EXERCISE ▸
Every entry below should be reproduced exactly, with all pictures left out.

RECORDS FOR THE TASK ▸
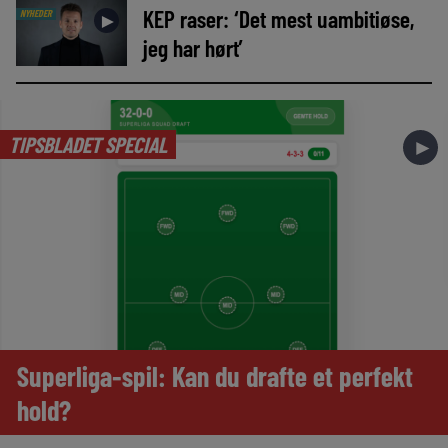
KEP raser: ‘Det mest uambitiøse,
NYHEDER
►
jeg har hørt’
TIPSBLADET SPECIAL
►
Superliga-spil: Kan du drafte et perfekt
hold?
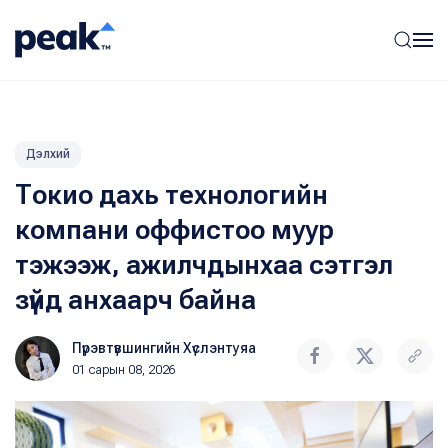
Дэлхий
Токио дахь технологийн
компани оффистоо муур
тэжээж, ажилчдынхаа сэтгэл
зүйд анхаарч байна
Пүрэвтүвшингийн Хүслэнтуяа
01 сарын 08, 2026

RESPONSE FOR THIS EXERCISE ▸
KEP raser: ‘Det mest uambitiøse,
NYHEDER
►
jeg har hørt’
TIPSBLADET SPECIAL
►
Superliga-spil: Kan du drafte et perfekt
hold?
Дэлхий
Токио дахь технологийн
компани оффистоо муур
тэжээж, ажилчдынхаа сэтгэл
зүйд анхаарч байна
Пүрэвтүвшингийн Хүслэнтуяа
01 сарын 08, 2026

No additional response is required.